There are caveats: Just because change, even “progressive” change, can be effected doesn’t mean that it will increase human welfare to do so. The social institutions we sometimes too blithely condemn are more subtle and sophisticated than we are sometimes willing to acknowledge, because they are the product of a secondary lathe of heaven, the one which involves the reproduction and natural selection of memes, and they reflect the ways in which humans imperfectly align the interests of self-interested individuals in order to serve the interests of self-interested individuals. Not just those “in power,” but to a limited extent, and with great injustices of distributions of gains, their constituents as well.

The mistake many people make is in presuming that if they could just erase all that is and replace it with what they think would work better, the world would be a better place for it. In fact, whenever people have had some success in doing that, they have created only suffering and destitution. Arguably the most successful political revolution in World History (The American Revolution) wasn’t a revolution at all; it was a war of secession, which incorporated some very subtle and marginal modifications into the existing scheme of things, to great effect.

We must work with the material on the ground, understand it (by far the most difficult and important step of all), refine it, develop it, cultivate it to better serve the needs of social justice, economic robustness, and sustainability. This involves an appreciation for, and ongoing analysis of, the social institutions and social institutional materials that have been generated over millenia of cultural evolution, as well as a deftness in discerning where to tweak it, where to redirect it, where to channel it in new ways and utilize it in new combinations, in order to better serve the interests of humanity.
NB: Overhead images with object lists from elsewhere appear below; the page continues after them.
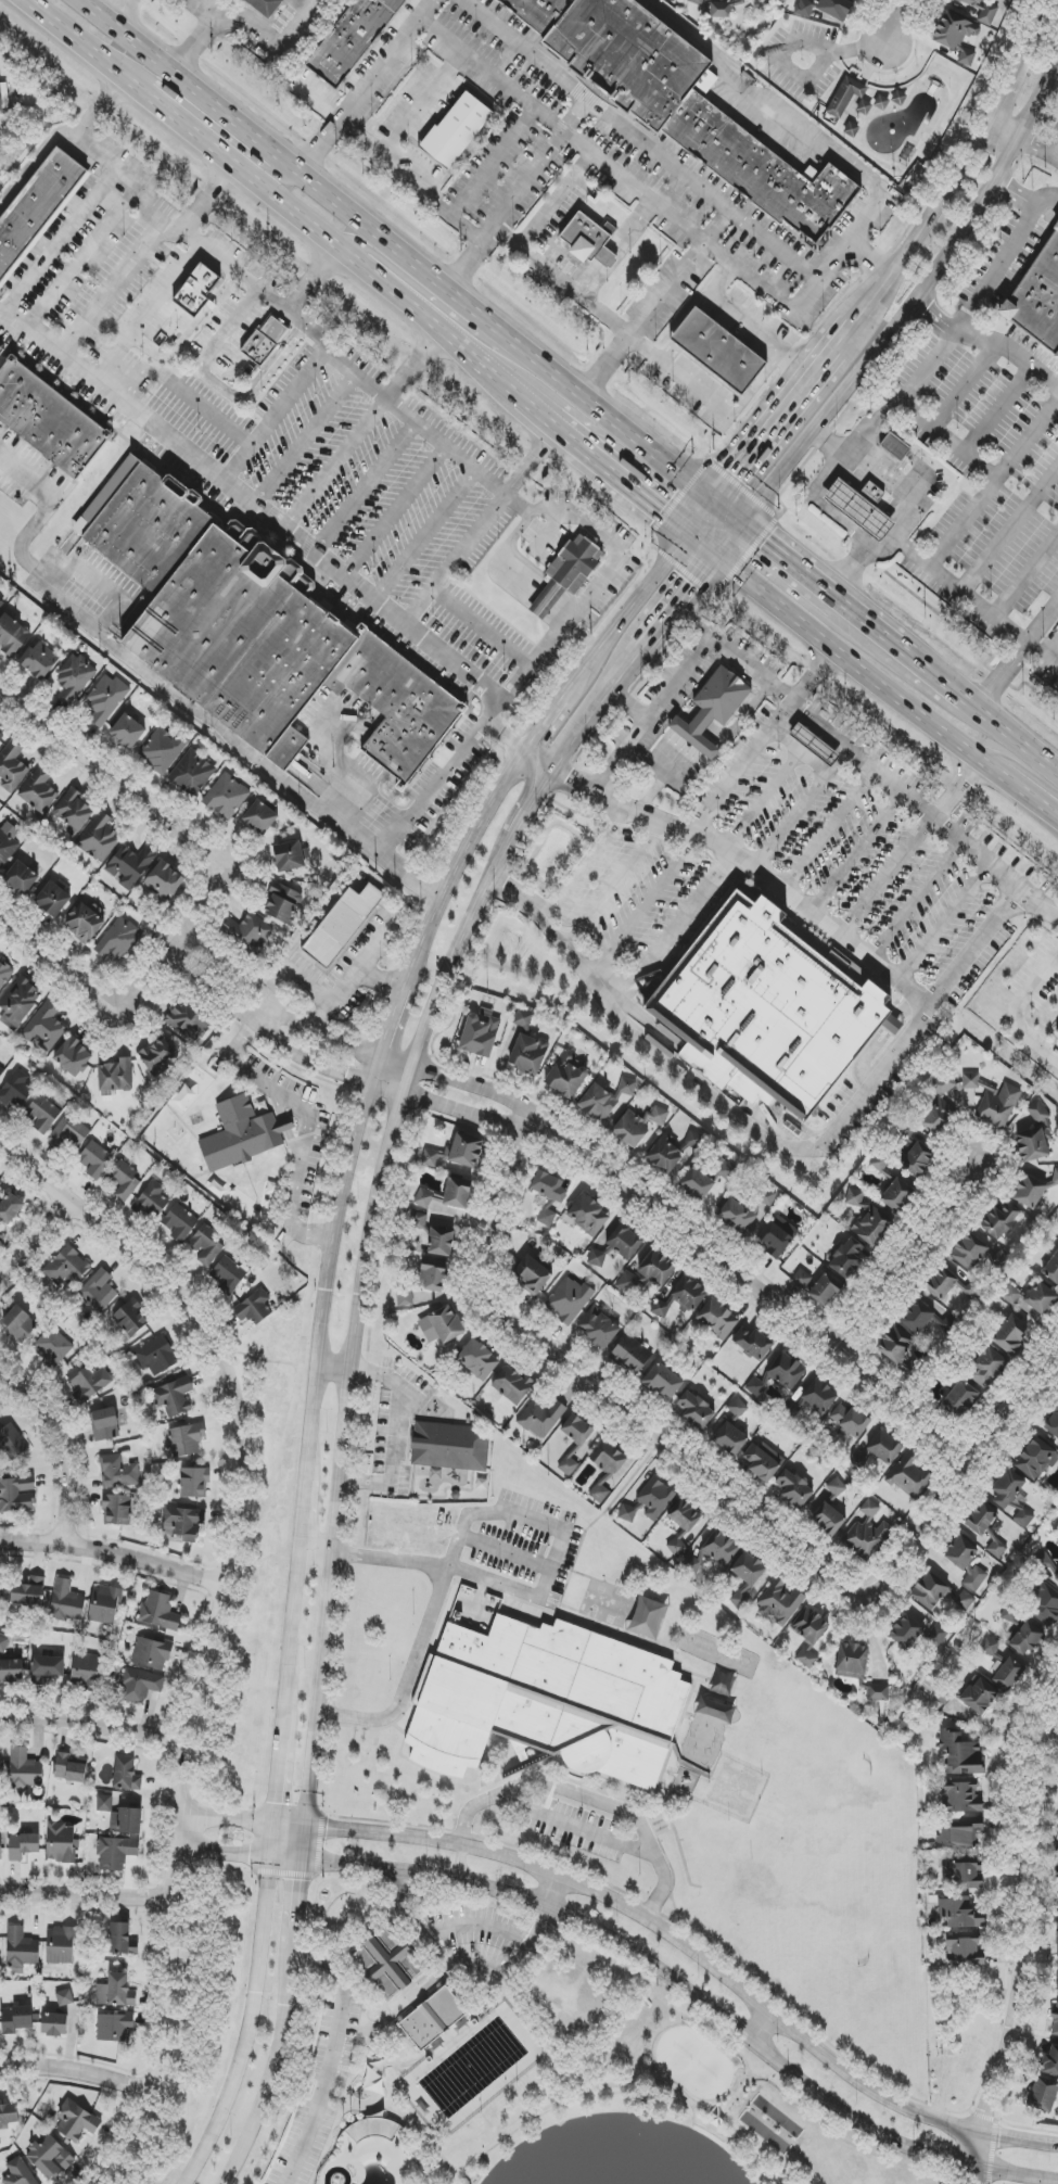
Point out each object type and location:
building: (696, 2)
road: (218, 6)
building: (268, 6)
building: (724, 8)
building: (805, 8)
building: (836, 8)
building: (982, 11)
road: (124, 13)
road: (243, 24)
road: (893, 25)
building: (953, 30)
road: (1041, 30)
building: (355, 40)
road: (793, 42)
road: (83, 46)
building: (966, 57)
road: (366, 86)
road: (1011, 92)
building: (846, 96)
building: (4, 97)
building: (880, 101)
road: (422, 105)
building: (684, 105)
road: (575, 114)
road: (177, 121)
road: (809, 130)
building: (851, 130)
building: (457, 131)
road: (247, 132)
road: (1009, 132)
road: (641, 140)
building: (0, 141)
road: (577, 142)
road: (1044, 149)
road: (1054, 153)
road: (494, 162)
road: (257, 166)
road: (526, 187)
road: (94, 193)
road: (151, 195)
road: (1048, 198)
road: (434, 200)
road: (556, 200)
building: (38, 213)
road: (717, 226)
road: (633, 227)
road: (928, 228)
road: (327, 239)
building: (587, 240)
road: (1009, 249)
road: (374, 252)
road: (238, 266)
road: (733, 268)
road: (559, 280)
road: (116, 281)
road: (591, 281)
road: (668, 289)
road: (447, 290)
building: (198, 291)
building: (1037, 297)
road: (914, 310)
road: (147, 311)
road: (190, 331)
road: (991, 341)
building: (265, 344)
building: (718, 347)
building: (1, 352)
road: (471, 356)
road: (683, 382)
road: (963, 385)
road: (219, 386)
road: (370, 386)
road: (112, 397)
road: (527, 404)
road: (598, 408)
road: (891, 408)
road: (996, 410)
road: (786, 415)
building: (49, 423)
road: (1027, 440)
building: (896, 448)
road: (334, 465)
road: (477, 474)
road: (989, 475)
traffic signals: (735, 476)
road: (621, 481)
road: (931, 493)
building: (842, 498)
gas station: (842, 498)
road: (245, 499)
building: (865, 506)
traffic signals: (659, 512)
road: (1024, 512)
road: (729, 513)
road: (702, 519)
building: (145, 524)
road: (843, 524)
building: (879, 528)
gas station: (879, 528)
road: (1009, 528)
road: (730, 541)
traffic signals: (765, 541)
road: (704, 547)
road: (793, 564)
building: (571, 570)
road: (1025, 574)
road: (599, 584)
traffic signals: (694, 590)
building: (1, 604)
road: (418, 605)
road: (674, 615)
road: (994, 618)
road: (1041, 620)
road: (876, 630)
building: (12, 635)
road: (582, 638)
road: (1049, 645)
road: (1041, 655)
building: (282, 657)
building: (39, 660)
building: (74, 677)
road: (940, 681)
road: (886, 691)
road: (175, 693)
building: (722, 695)
building: (105, 699)
road: (807, 717)
building: (127, 732)
building: (695, 734)
road: (552, 735)
building: (1, 736)
road: (1015, 741)
road: (760, 742)
road: (530, 746)
building: (814, 746)
gas station: (814, 746)
building: (163, 750)
road: (797, 753)
building: (11, 767)
road: (451, 767)
road: (1021, 769)
building: (192, 773)
building: (39, 790)
building: (226, 797)
road: (151, 800)
road: (519, 803)
road: (763, 803)
building: (73, 812)
building: (261, 818)
road: (789, 822)
road: (827, 831)
building: (99, 839)
building: (7, 843)
road: (909, 849)
road: (856, 854)
building: (288, 856)
building: (129, 866)
road: (588, 866)
road: (753, 869)
building: (21, 878)
building: (164, 881)
road: (614, 886)
building: (53, 900)
building: (283, 904)
road: (642, 909)
building: (84, 923)
building: (342, 925)
building: (250, 932)
road: (673, 933)
building: (118, 939)
road: (376, 946)
road: (358, 972)
building: (5, 974)
road: (300, 976)
road: (228, 982)
road: (100, 991)
building: (18, 1002)
building: (773, 1008)
road: (1016, 1011)
building: (188, 1019)
building: (523, 1019)
building: (892, 1025)
building: (45, 1026)
road: (388, 1030)
building: (1057, 1032)
building: (480, 1033)
building: (529, 1054)
building: (73, 1056)
building: (158, 1058)
road: (406, 1061)
building: (1, 1072)
building: (567, 1075)
road: (391, 1089)
building: (16, 1090)
building: (604, 1099)
building: (993, 1100)
road: (277, 1103)
building: (939, 1107)
building: (1038, 1112)
building: (42, 1114)
road: (307, 1119)
road: (285, 1124)
building: (638, 1125)
building: (1045, 1129)
building: (69, 1134)
building: (242, 1134)
road: (765, 1140)
building: (1032, 1145)
road: (294, 1147)
building: (673, 1151)
building: (455, 1152)
building: (916, 1156)
building: (95, 1160)
building: (880, 1164)
building: (725, 1169)
building: (1055, 1177)
building: (123, 1182)
building: (0, 1184)
building: (697, 1184)
building: (1029, 1192)
building: (457, 1193)
building: (549, 1196)
building: (898, 1196)
building: (423, 1198)
building: (764, 1199)
building: (152, 1201)
building: (10, 1208)
building: (588, 1215)
building: (737, 1216)
road: (371, 1219)
building: (868, 1219)
building: (1000, 1220)
building: (419, 1221)
building: (180, 1223)
road: (34, 1236)
building: (776, 1236)
building: (441, 1242)
building: (624, 1242)
building: (206, 1246)
building: (969, 1252)
building: (597, 1258)
building: (849, 1259)
road: (924, 1261)
building: (67, 1266)
building: (1052, 1268)
building: (534, 1272)
building: (647, 1273)
road: (327, 1274)
building: (227, 1275)
building: (433, 1275)
building: (803, 1279)
building: (941, 1282)
building: (826, 1289)
building: (99, 1291)
road: (761, 1292)
building: (689, 1294)
building: (1011, 1295)
building: (404, 1297)
building: (1041, 1299)
building: (569, 1300)
building: (660, 1305)
building: (254, 1308)
building: (131, 1317)
building: (917, 1317)
building: (717, 1319)
building: (19, 1324)
building: (948, 1325)
building: (441, 1326)
building: (598, 1328)
building: (1012, 1334)
building: (753, 1343)
building: (895, 1346)
building: (53, 1348)
building: (631, 1355)
building: (157, 1356)
building: (478, 1360)
road: (334, 1367)
building: (987, 1367)
building: (786, 1371)
building: (663, 1382)
building: (88, 1383)
building: (512, 1385)
building: (173, 1397)
building: (817, 1397)
building: (960, 1399)
building: (737, 1408)
building: (696, 1411)
building: (541, 1417)
road: (632, 1420)
building: (850, 1421)
building: (104, 1424)
building: (1053, 1424)
building: (577, 1430)
road: (396, 1434)
building: (730, 1439)
building: (186, 1440)
building: (11, 1443)
road: (63, 1445)
building: (450, 1446)
building: (877, 1451)
building: (1036, 1459)
building: (761, 1464)
building: (606, 1468)
building: (119, 1471)
building: (910, 1476)
road: (979, 1479)
building: (194, 1482)
building: (836, 1487)
building: (794, 1489)
building: (17, 1494)
building: (1012, 1497)
building: (655, 1498)
building: (117, 1510)
road: (302, 1511)
building: (627, 1513)
building: (685, 1516)
building: (981, 1518)
building: (828, 1519)
building: (183, 1522)
building: (868, 1532)
road: (565, 1538)
building: (678, 1545)
building: (721, 1548)
building: (997, 1548)
road: (316, 1553)
road: (114, 1554)
building: (967, 1562)
building: (691, 1565)
building: (749, 1568)
building: (1049, 1572)
building: (939, 1591)
building: (0, 1592)
building: (29, 1592)
building: (66, 1601)
building: (780, 1601)
building: (1045, 1603)
building: (104, 1605)
building: (159, 1611)
road: (429, 1622)
road: (215, 1624)
building: (810, 1626)
building: (907, 1631)
building: (1023, 1633)
building: (937, 1635)
building: (3, 1644)
building: (990, 1647)
road: (290, 1648)
building: (152, 1653)
building: (807, 1658)
building: (852, 1661)
building: (48, 1668)
building: (11, 1671)
building: (87, 1671)
building: (1007, 1673)
building: (139, 1686)
building: (878, 1692)
building: (978, 1695)
building: (548, 1701)
road: (92, 1725)
building: (961, 1752)
building: (0, 1765)
building: (69, 1769)
building: (25, 1770)
building: (126, 1774)
building: (739, 1780)
building: (962, 1798)
road: (586, 1799)
building: (730, 1799)
road: (274, 1801)
traffic signals: (274, 1802)
building: (104, 1803)
road: (225, 1818)
building: (125, 1821)
road: (289, 1825)
traffic signals: (327, 1829)
building: (959, 1836)
building: (60, 1842)
building: (23, 1846)
building: (0, 1847)
building: (116, 1853)
road: (221, 1853)
traffic signals: (248, 1856)
building: (1057, 1861)
road: (462, 1867)
road: (294, 1874)
building: (962, 1875)
traffic signals: (301, 1881)
road: (550, 1890)
road: (84, 1895)
road: (300, 1897)
building: (959, 1913)
building: (120, 1939)
road: (1018, 1940)
building: (1057, 1943)
building: (60, 1946)
building: (21, 1950)
building: (964, 1950)
road: (695, 1955)
building: (387, 1963)
road: (458, 1966)
road: (678, 1984)
road: (355, 1985)
building: (1057, 1987)
building: (115, 1992)
road: (305, 1995)
building: (64, 1998)
building: (433, 2018)
building: (16, 2019)
building: (1055, 2021)
building: (54, 2025)
road: (247, 2026)
building: (115, 2027)
road: (762, 2029)
road: (334, 2059)
road: (744, 2060)
building: (1050, 2061)
park: (695, 2064)
road: (77, 2071)
road: (270, 2080)
road: (346, 2085)
road: (739, 2092)
road: (582, 2093)
building: (1043, 2095)
road: (333, 2097)
road: (738, 2099)
building: (9, 2114)
building: (76, 2122)
road: (759, 2144)
building: (50, 2158)
building: (18, 2173)
road: (960, 2183)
There are errors on both sides; the error of doing nothing on the pretext that it can only do harm, and the error of doing anything on the pretext that it can only do good. Trying to change that which can’t be changed, or is more resistant to change than the efforts mobilized have taken into account, leads to results often worse than those from which the change was made. The Russian and French Revolutions were bloody messes, and the Russian Revolution, at least, probably made just about everyone’s life worse, in perpetuity. The problem was that it replaced tyranny with tyranny, as so often happens, informed by the “good-guy/bad-guy” fallacy, and certain that replacing the bad guys with the good guys would solve all problems. But it failed to replace bad ideas with better ideas, and so only perpetuated and augmented the problems already deeply rooted in the social institutional landscape.
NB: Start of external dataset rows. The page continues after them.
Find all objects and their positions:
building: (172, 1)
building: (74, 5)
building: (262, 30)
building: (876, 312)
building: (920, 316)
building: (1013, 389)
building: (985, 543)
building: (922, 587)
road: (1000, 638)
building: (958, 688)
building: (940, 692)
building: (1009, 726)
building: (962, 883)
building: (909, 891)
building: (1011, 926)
What the Tea Partiers call “socialists” are for the most part people who are pretty much right where we should be, preserving most of the institutional framework in which we live, but tweaking it in significant ways to address the unaddressed problems that have been festering for decades. The Tea Partiers themselves are extraordinarily addicted to stagnation and regression, clinging to a fictionalized past in order to create a dangerous new future, and obstructing any and all sensible attempts to make any improvements in our social institutional framework. Those at the other extreme, who would err on the side of sweeping away too much of our established social institutional framework, are such an insignificant minority, and so powerless to advance their agenda, that they are at present hardly relevant to the discussion.
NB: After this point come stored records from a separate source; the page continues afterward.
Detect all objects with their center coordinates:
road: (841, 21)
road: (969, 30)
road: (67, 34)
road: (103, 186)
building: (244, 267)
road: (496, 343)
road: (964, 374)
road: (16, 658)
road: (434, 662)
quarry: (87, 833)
The challenge now is to find the mechanisms, the pressure points, the means of social persuasion and institutional catalyst that will allow us to move the center of gravity to a more functional and useful place, where the debate revolves around questions of what works and what doesn’t work, what can be accomplished and what can’t be accomplished, costs and benefits, means and ends, inspiration and aspiration, hope and progress. We have a long way to go, but it’s not beyond our ability to get there.